Willie Taggart gave an interview to Fox Sports's Stewart Mandel for a piece that published Monday. It's the type of piece every head coach taking over a fallen power does in his first months on the job -- Taggart couldn't believe how good Oregon's facilities are or how bad its roster is -- but the interview did touch on one news-worthy topic: those workouts.
For those who don't remember, three players were hospitalized after the very first workout under Taggart's new strength staff with rhabdo, a rare syndrome in which overworked muscles break down and enter the bloodstream.
Each of three players has since been released, but the effect of that incident was lasting. Head strength coach Irele Oderinde was suspended for a month, the strength program was restructured to give Oderinde less unchecked oversight and Taggart apologized to the players' families and publicly.
"I have visited with the three young men involved in the incidents in the past few days and I have been in constant contact with their families, offering my sincere apologies," Taggart said in a statement. "As the head football coach, I hold myself responsible for all of our football-related activities and the safety of our students must come first. I have addressed the issue with our strength and conditioning staff, and I fully support the actions taken today by the university. I want to thank our medical staff and doctors for caring for all of our young men, and I want to apologize to the university, our students, alumni and fans."
The reporting of the controversial workout led to a controversy of its own when Taggart stopped speaking to Oregonian beat writer Andrew Greif, whose reporting broke the story.
The two have since made up (or at least resumed their professional relationship) and the Ducks put the evens of January behind them. Until Monday.
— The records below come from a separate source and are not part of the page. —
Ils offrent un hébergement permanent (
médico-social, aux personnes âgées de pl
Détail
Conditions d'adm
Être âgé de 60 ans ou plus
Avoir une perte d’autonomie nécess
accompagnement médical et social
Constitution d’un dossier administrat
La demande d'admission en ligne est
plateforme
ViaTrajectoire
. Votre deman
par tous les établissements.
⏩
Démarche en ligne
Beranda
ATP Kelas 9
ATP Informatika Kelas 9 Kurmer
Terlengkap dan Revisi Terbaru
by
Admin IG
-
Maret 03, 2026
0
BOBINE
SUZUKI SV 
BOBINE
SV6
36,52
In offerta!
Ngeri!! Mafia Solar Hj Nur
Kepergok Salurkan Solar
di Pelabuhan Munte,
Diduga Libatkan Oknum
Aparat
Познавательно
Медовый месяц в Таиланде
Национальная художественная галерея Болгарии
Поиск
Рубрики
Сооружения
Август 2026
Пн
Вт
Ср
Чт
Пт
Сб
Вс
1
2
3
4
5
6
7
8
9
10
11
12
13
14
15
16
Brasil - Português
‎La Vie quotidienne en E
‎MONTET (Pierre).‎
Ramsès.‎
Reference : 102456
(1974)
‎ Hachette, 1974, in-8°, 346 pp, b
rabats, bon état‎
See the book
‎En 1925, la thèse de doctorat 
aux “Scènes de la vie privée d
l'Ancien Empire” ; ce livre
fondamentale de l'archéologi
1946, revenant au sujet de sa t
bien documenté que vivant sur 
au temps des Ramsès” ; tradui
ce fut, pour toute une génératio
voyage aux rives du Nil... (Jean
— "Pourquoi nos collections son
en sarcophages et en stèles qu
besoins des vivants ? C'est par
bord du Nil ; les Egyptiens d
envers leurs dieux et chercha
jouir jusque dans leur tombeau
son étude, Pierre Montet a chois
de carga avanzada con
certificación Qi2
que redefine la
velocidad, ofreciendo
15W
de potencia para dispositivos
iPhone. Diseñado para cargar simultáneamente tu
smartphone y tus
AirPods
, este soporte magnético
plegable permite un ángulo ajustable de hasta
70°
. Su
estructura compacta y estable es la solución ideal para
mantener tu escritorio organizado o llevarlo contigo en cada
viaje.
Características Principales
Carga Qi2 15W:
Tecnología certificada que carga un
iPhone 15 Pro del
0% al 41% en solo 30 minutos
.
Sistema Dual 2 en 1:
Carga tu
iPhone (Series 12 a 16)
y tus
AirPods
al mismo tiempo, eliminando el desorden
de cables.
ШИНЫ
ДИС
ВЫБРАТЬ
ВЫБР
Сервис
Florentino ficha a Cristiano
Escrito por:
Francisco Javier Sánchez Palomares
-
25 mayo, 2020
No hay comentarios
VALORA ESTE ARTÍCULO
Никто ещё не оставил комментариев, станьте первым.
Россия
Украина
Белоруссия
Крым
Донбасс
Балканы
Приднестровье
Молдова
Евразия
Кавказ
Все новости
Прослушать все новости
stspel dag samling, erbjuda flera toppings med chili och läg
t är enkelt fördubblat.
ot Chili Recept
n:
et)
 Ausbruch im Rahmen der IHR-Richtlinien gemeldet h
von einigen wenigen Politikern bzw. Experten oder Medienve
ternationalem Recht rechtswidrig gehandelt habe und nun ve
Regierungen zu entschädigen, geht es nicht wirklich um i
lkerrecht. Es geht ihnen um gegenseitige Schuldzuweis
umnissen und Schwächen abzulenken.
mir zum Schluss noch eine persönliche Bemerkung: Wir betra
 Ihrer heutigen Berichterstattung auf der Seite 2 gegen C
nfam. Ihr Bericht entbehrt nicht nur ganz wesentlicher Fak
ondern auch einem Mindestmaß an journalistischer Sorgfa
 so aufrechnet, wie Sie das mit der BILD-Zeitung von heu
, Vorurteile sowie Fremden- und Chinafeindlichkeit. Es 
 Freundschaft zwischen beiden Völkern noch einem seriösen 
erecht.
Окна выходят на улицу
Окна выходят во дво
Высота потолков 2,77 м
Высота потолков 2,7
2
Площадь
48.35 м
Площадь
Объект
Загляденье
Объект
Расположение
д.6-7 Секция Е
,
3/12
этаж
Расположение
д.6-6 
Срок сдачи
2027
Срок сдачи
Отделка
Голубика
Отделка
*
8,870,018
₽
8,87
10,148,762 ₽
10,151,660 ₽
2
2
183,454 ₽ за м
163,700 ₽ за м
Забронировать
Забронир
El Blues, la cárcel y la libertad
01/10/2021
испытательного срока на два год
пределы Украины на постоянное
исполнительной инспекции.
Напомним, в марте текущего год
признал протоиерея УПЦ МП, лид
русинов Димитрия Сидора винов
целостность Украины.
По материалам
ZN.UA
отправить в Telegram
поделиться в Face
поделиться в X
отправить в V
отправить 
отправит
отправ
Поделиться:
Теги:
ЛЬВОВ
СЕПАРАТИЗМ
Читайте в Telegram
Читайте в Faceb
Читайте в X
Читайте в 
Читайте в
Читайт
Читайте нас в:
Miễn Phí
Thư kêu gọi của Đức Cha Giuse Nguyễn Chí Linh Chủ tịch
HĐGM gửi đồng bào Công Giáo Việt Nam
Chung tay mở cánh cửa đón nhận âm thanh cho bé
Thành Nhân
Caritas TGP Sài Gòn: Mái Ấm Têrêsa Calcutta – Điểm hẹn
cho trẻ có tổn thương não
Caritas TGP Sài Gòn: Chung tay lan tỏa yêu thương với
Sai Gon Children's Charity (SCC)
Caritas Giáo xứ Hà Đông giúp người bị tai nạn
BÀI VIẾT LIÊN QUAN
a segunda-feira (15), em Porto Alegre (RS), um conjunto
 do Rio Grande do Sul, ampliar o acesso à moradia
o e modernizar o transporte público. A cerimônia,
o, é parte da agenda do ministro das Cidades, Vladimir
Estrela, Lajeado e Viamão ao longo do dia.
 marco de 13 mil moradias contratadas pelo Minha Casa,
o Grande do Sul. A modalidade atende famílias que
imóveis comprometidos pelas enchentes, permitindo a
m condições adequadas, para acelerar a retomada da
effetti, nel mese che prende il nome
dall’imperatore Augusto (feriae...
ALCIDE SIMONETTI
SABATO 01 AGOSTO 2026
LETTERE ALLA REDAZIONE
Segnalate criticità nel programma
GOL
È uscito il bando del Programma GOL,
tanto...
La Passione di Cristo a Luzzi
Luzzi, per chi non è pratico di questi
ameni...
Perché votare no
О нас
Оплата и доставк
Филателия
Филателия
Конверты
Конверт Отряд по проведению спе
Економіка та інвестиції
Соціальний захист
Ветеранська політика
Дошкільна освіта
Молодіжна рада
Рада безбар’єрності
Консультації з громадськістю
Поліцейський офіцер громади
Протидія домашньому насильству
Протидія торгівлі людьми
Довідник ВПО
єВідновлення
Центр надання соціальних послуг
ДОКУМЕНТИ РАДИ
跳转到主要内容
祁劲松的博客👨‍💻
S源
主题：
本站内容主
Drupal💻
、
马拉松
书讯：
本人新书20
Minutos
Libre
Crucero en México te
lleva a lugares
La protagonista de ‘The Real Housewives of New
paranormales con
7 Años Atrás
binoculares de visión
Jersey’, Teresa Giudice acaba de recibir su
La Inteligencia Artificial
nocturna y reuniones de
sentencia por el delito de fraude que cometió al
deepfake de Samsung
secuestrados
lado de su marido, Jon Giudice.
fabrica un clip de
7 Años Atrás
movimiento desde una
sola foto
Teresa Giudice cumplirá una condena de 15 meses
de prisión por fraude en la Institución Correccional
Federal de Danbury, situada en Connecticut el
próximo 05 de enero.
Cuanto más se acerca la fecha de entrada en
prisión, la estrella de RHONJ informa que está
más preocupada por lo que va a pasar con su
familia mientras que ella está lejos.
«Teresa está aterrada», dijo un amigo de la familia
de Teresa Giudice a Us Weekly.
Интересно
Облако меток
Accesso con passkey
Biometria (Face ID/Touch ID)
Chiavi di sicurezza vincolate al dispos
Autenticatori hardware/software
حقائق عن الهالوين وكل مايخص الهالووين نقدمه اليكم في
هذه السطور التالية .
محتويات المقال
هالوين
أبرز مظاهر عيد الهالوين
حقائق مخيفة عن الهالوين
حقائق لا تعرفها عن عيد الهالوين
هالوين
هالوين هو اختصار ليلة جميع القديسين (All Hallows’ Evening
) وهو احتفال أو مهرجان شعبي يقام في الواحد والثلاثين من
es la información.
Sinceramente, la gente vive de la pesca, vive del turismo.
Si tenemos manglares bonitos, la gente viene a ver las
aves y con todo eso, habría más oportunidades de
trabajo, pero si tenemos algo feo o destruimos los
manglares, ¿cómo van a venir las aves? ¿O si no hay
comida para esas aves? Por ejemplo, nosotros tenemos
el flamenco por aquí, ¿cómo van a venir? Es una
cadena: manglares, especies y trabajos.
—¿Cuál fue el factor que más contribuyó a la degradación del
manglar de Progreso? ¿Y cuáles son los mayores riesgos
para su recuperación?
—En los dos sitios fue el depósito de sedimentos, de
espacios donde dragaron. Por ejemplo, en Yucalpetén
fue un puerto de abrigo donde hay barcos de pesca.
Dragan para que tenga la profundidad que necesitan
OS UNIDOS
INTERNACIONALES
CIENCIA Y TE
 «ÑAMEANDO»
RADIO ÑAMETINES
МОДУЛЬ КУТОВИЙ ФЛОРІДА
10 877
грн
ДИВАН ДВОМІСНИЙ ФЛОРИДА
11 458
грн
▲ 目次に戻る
Here's what Taggart had to say to Mandel:
"We know we didn’t do anything to try to hurt our kids. We’d done [the same program] everywhere we’ve been and never had a problem," Taggart said. "I think our guys just overworked themselves and didn’t hydrate. … They were trying to impress the new coaches."
He maintains that media accounts at the time mischaracterized the nature of the workouts and believes neither he nor Oderinde acted improperly.
No one has ever accused Oregon's strength staff of intentionally trying to hurt the Ducks' players, but this answer leads only to more questions. Is Oderinde acted properly, why did he give "full support" to his 1-month suspension, especially at such a critical juncture of his first off-season? Why did Taggart apologize he and his staff did nothing wrong?
Taggart's April explanation is starkly different from his January apology, morphing from "the safety of our students must come first" sounds awfully different than "the players should have drank more water."